Nefilim: On the subject of cyberattacks and computer hacking, it is clear that no one is safe, and anyone can have their computer, mobile phone, etc. hacked, without having anything to do with whether they are rich or poor, laborer or count. But there are criminals who prefer to attack in a big way, and go for the most succulent loot, like those who use the Nefilim ransomware group.
Ransomware, the malware of choice
Ransomware is a type of cyber threat that infects a computer or a network to encrypt it and steal the information it contains, and for its release requires a payment in exchange, usually in a cryptocurrency.

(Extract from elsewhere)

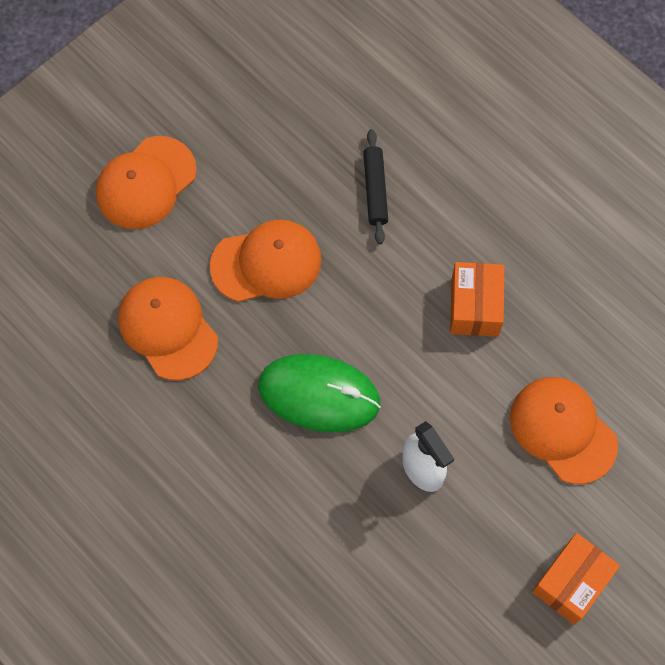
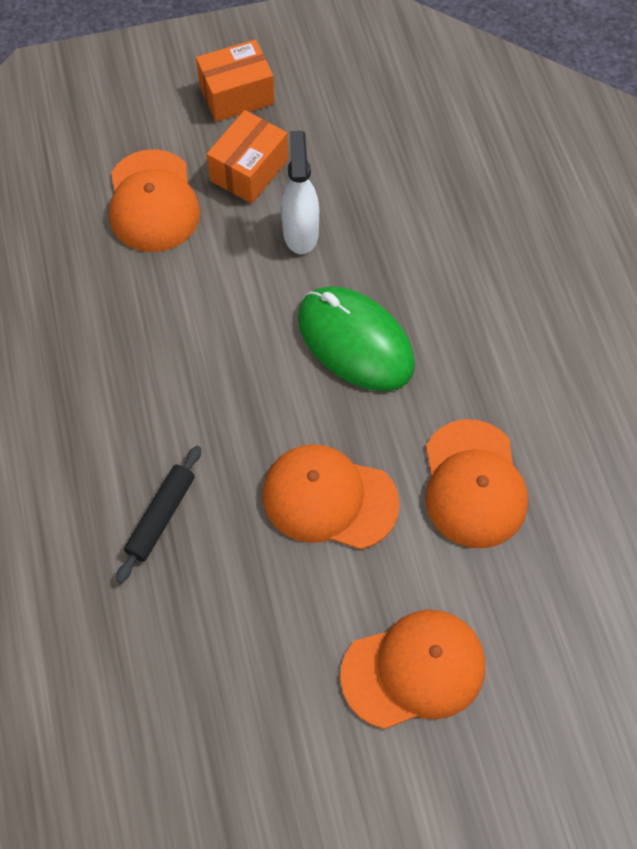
camera: 150 degrees left, 5 degrees down
(474, 307) = (149, 343): orange box -> orange box (249, 170)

But modern attacks are selective, adaptive, and stealth, using approaches that have already been tested and refined by advanced persistent threat (APT) groups.
According to a report by cybersecurity experts at Trend Micro, modern ransomware actors identify and target valuable data, often exfiltrating it from the victim’s network organization rather than simply encrypting it. This gives them another avenue of extortion: if the victim does not pay the ransom, the attacker may threaten to make the private data public. And for companies that have intellectual property data, proprietary information, private employee data, and customer data, this is a serious concern.
Because in his industry, “any data breach will lead to regulatory penalties, lawsuits and damage to reputation.”
The Double Extortion
This tactic is the so-called ‘double extortion’, by which they threaten to filter the sensitive data that has been stolen before deploying the ‘ransomware’ in their compromised networks, as reported by Trend Micro in the results of its study on ‘ransomware’ modern technology, the techniques they use, and the type of organizations they target. According to the report, the attack is no longer usually the work of a single person / group: there are different groups of cybercriminals who are responsible for the different phases of the attacks.
“This is the by-product of a recent evolution in cybercriminals’ business operations: hackers are now partnering with ransomware actors to monetize hacking-related breaches,” they explain.
Trend Micro has focused on 16 groups of modern ‘malware’, analyzed between March 2020 and January 2021, of which Conti, Doppelpaymer, Egregor and REvil led the number of exposed victims, and Cl0p had the most data stolen. hosted ‘online’, with 5 TB.